** TASK INPUTS follows **
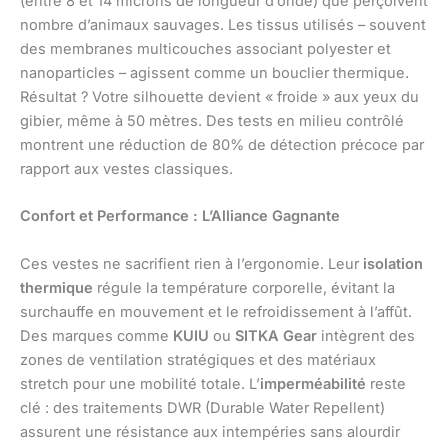
(entre 8 et 14 microns de longueur d’onde) que perçoivent
nombre d’animaux sauvages. Les tissus utilisés – souvent
des membranes multicouches associant polyester et
nanoparticles – agissent comme un bouclier thermique.
Résultat ? Votre silhouette devient « froide » aux yeux du
gibier, même à 50 mètres. Des tests en milieu contrôlé
montrent une réduction de 80% de détection précoce par
rapport aux vestes classiques.
Confort et Performance : L’Alliance Gagnante
Ces vestes ne sacrifient rien à l’ergonomie. Leur
isolation
thermique
régule la température corporelle, évitant la
surchauffe en mouvement et le refroidissement à l’affût.
Des marques comme
KUIU
ou
SITKA Gear
intègrent des
zones de ventilation stratégiques et des matériaux
stretch pour une mobilité totale. L’
imperméabilité
reste
clé : des traitements DWR (Durable Water Repellent)
assurent une résistance aux intempéries sans alourdir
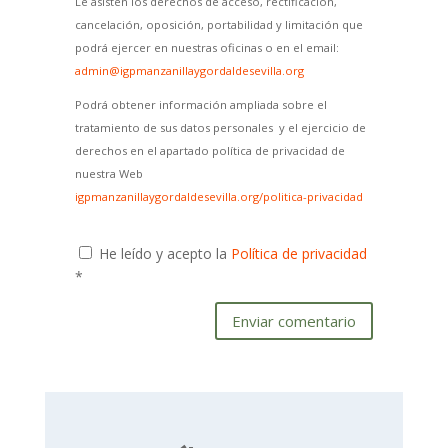
Le asisten los derechos de acceso, rectificación,
cancelación, oposición, portabilidad y limitación que
podrá ejercer en nuestras oficinas o en el email:
admin@igpmanzanillaygordaldesevilla.org
Podrá obtener información ampliada sobre el
tratamiento de sus datos personales y el ejercicio de
derechos en el apartado política de privacidad de
nuestra Web
igpmanzanillaygordaldesevilla.org/politica-privacidad
He leído y acepto la
Política de privacidad
*
Enviar comentario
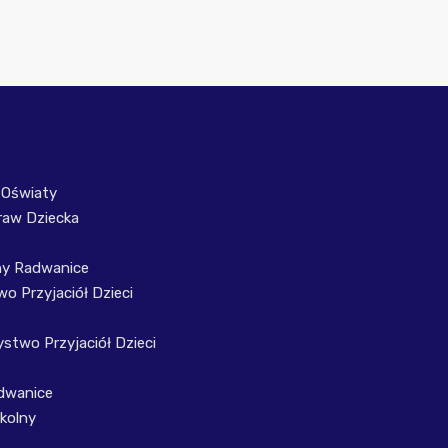
 Oświaty
raw Dziecka
ny Radwanice
o Przyjaciół Dzieci
stwo Przyjaciół Dzieci
dwanice
kolny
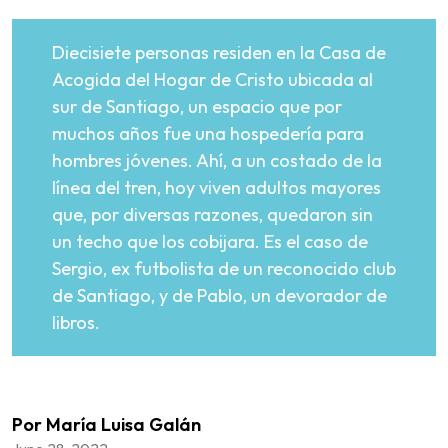
Diecisiete personas residen en la Casa de
Acogida del Hogar de Cristo ubicada al
sur de Santiago, un espacio que por
muchos años fue una hospedería para
hombres jóvenes. Ahí, a un costado de la
línea del tren, hoy viven adultos mayores
que, por diversas razones, quedaron sin
un techo que los cobijara. Es el caso de
Sergio, ex futbolista de un reconocido club
de Santiago, y de Pablo, un devorador de
libros.
Por María Luisa Galán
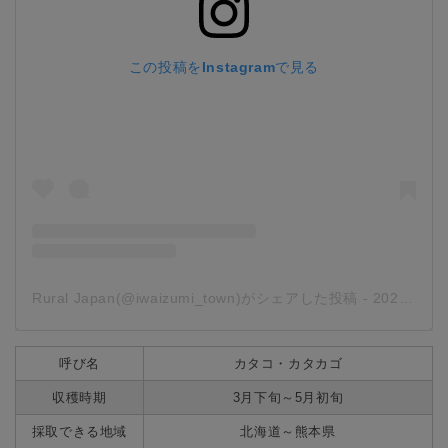
この投稿をInstagramで見る
Rural Japan(@iwaizumi_town)がシェアした投稿
-
2020年 5月月12日午後6時32分PDT
呼び名
カタコ・カタカゴ
収穫時期
3月下旬～5月初旬
採取できる地域
北海道～熊本県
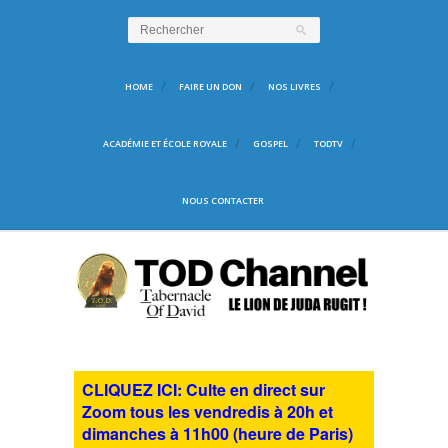
HOME
FAIRE UN DON
NOS LIVRES
ACADÉMIE ET ÉCOLE ROYALE
GOSPEL
TODTV
NOUS CONTACTER
CLIQUEZ ICI: Culte en direct sur
Zoom tous les vendredis à 20h et
dimanches à 11h00 (heure de Paris)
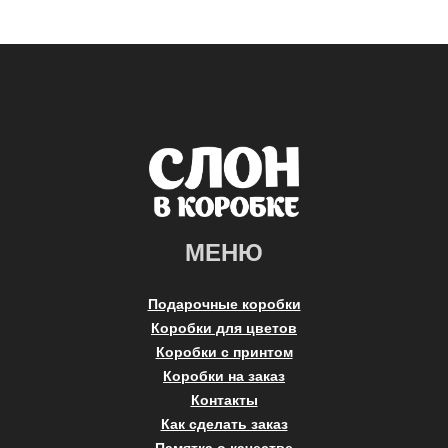
МЕНЮ
Подарочные коробки
Коробки для цветов
Коробки с принтом
Коробки на заказ
Контакты
Как сделать заказ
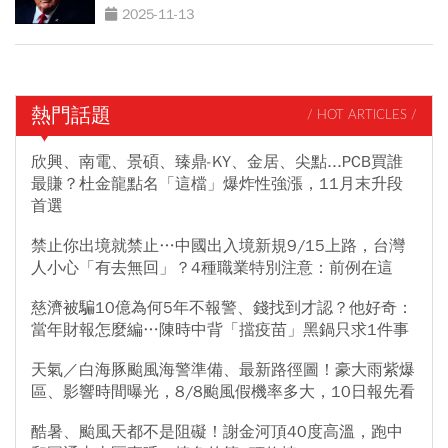
2025-11-13
熱門話題
/ HOT ARTICLES /
欣興、南電、景碩、臻鼎-KY、金居、尖點...PCB買誰
最賺？杜金龍點名「這檔」爆炸性強漲，11月末升段
首選
禁止你出境就禁止…中國出入境新規9/15上路，台灣
人小心「有去無回」？4種職業特別注意：前例在這
慈濟被騙10億為何5年不報警、錢找到才認？他好奇：
當年財報怎麼編…陳時中背「擋疫苗」黑鍋只求1件事
天氣／白海豚颱風海警準備、最新路徑圖！豪大雨紫爆
區、影響時間曝光，8/8颱風假機率多大，10日報先看
酷暑、颱風天都不是阻礙！謝金河頂40度高溫，跑中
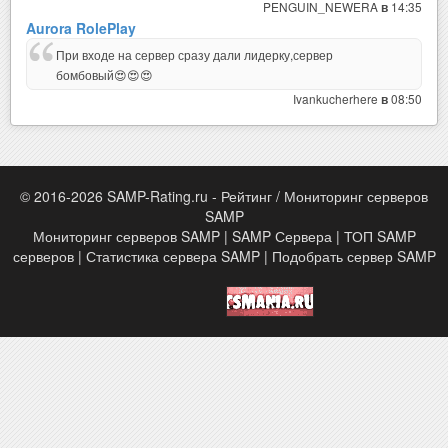
PENGUIN_NEWERA
14:35
в
Aurora RolePlay
При входе на сервер сразу дали лидерку,сервер
бомбовый😍😍😍
Ivankucherhere
08:50
в
© 2016-2026 SAMP-Rating.ru - Рейтинг / Мониторинг серверов
SAMP
Мониторинг серверов SAMP | SAMP Сервера | ТОП SAMP
серверов | Статистика сервера SAMP | Подобрать сервер SAMP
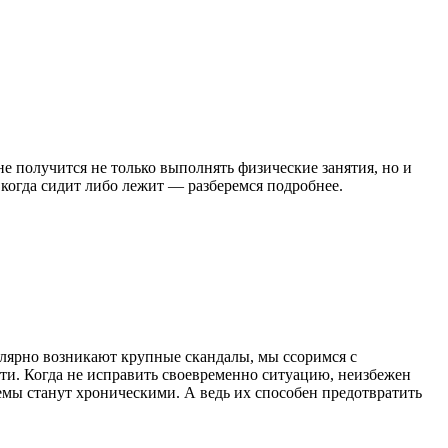
 получится не только выполнять физические занятия, но и
 когда сидит либо лежит — разберемся подробнее.
улярно возникают крупные скандалы, мы ссоримся с
ости. Когда не исправить своевременно ситуацию, неизбежен
емы станут хроническими. А ведь их способен предотвратить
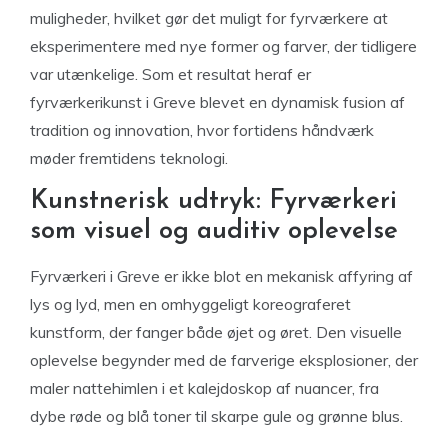
muligheder, hvilket gør det muligt for fyrværkere at
eksperimentere med nye former og farver, der tidligere
var utænkelige. Som et resultat heraf er
fyrværkerikunst i Greve blevet en dynamisk fusion af
tradition og innovation, hvor fortidens håndværk
møder fremtidens teknologi.
Kunstnerisk udtryk: Fyrværkeri
som visuel og auditiv oplevelse
Fyrværkeri i Greve er ikke blot en mekanisk affyring af
lys og lyd, men en omhyggeligt koreograferet
kunstform, der fanger både øjet og øret. Den visuelle
oplevelse begynder med de farverige eksplosioner, der
maler nattehimlen i et kalejdoskop af nuancer, fra
dybe røde og blå toner til skarpe gule og grønne blus.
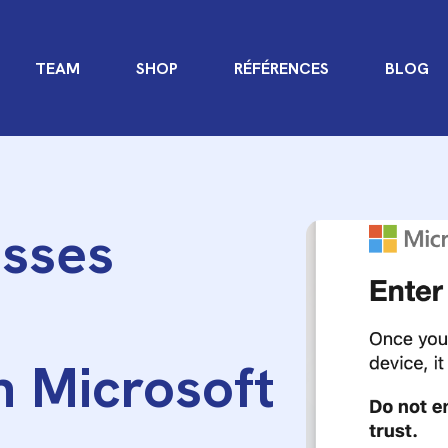
TEAM
SHOP
RÉFÉRENCES
BLOG
usses
on Microsoft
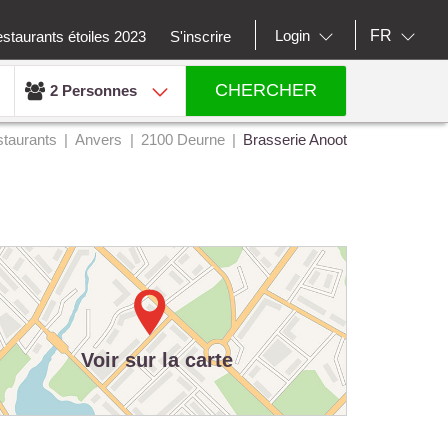
FR
Login
staurants étoiles 2023
S'inscrire
CHERCHER
2 Personnes
taurants
Anvers
2100 Deurne
Brasserie Anoot
Voir sur la carte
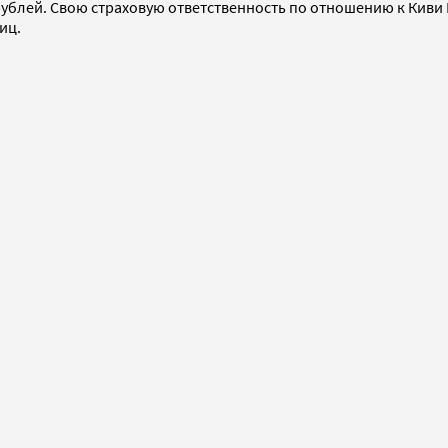
 рублей. Свою страховую ответственность по отношению к Киви
иц.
** End of TASK INPUTS **
**AIM OF THE TASK**
In the material above, which lines fall between the one holding "He leído y acepto la" and the one holding "lys og lyd, men en omhyggeligt koreograferet", inclusive? Print exactly those, with the pictures left out.

**EXPECTED ANSWER**
He leído y acepto la
Política de privacidad
*
Enviar comentario
 Oświaty
raw Dziecka
ny Radwanice
o Przyjaciół Dzieci
stwo Przyjaciół Dzieci
dwanice
kolny
Diecisiete personas residen en la Casa de
Acogida del Hogar de Cristo ubicada al
sur de Santiago, un espacio que por
muchos años fue una hospedería para
hombres jóvenes. Ahí, a un costado de la
línea del tren, hoy viven adultos mayores
que, por diversas razones, quedaron sin
un techo que los cobijara. Es el caso de
Sergio, ex futbolista de un reconocido club
de Santiago, y de Pablo, un devorador de
libros.
Por María Luisa Galán
この投稿をInstagramで見る
Rural Japan(@iwaizumi_town)がシェアした投稿
-
2020年 5月月12日午後6時32分PDT
呼び名
カタコ・カタカゴ
収穫時期
3月下旬～5月初旬
採取できる地域
北海道～熊本県
HOME
FAIRE UN DON
NOS LIVRES
ACADÉMIE ET ÉCOLE ROYALE
GOSPEL
TODTV
NOUS CONTACTER
CLIQUEZ ICI: Culte en direct sur
Zoom tous les vendredis à 20h et
dimanches à 11h00 (heure de Paris)
МЕНЮ
Подарочные коробки
Коробки для цветов
Коробки с принтом
Коробки на заказ
Контакты
Как сделать заказ
2025-11-13
熱門話題
/ HOT ARTICLES /
欣興、南電、景碩、臻鼎-KY、金居、尖點...PCB買誰
最賺？杜金龍點名「這檔」爆炸性強漲，11月末升段
首選
禁止你出境就禁止…中國出入境新規9/15上路，台灣
人小心「有去無回」？4種職業特別注意：前例在這
慈濟被騙10億為何5年不報警、錢找到才認？他好奇：
當年財報怎麼編…陳時中背「擋疫苗」黑鍋只求1件事
天氣／白海豚颱風海警準備、最新路徑圖！豪大雨紫爆
區、影響時間曝光，8/8颱風假機率多大，10日報先看
酷暑、颱風天都不是阻礙！謝金河頂40度高溫，跑中
PENGUIN_NEWERA
14:35
в
Aurora RolePlay
При входе на сервер сразу дали лидерку,сервер
бомбовый😍😍😍
Ivankucherhere
08:50
в
© 2016-2026 SAMP-Rating.ru - Рейтинг / Мониторинг серверов
SAMP
Мониторинг серверов SAMP | SAMP Сервера | ТОП SAMP
серверов | Статистика сервера SAMP | Подобрать сервер SAMP
 получится не только выполнять физические занятия, но и
 когда сидит либо лежит — разберемся подробнее.
улярно возникают крупные скандалы, мы ссоримся с
ости. Когда не исправить своевременно ситуацию, неизбежен
емы станут хроническими. А ведь их способен предотвратить
muligheder, hvilket gør det muligt for fyrværkere at
eksperimentere med nye former og farver, der tidligere
var utænkelige. Som et resultat heraf er
fyrværkerikunst i Greve blevet en dynamisk fusion af
tradition og innovation, hvor fortidens håndværk
møder fremtidens teknologi.
Kunstnerisk udtryk: Fyrværkeri
som visuel og auditiv oplevelse
Fyrværkeri i Greve er ikke blot en mekanisk affyring af
lys og lyd, men en omhyggeligt koreograferet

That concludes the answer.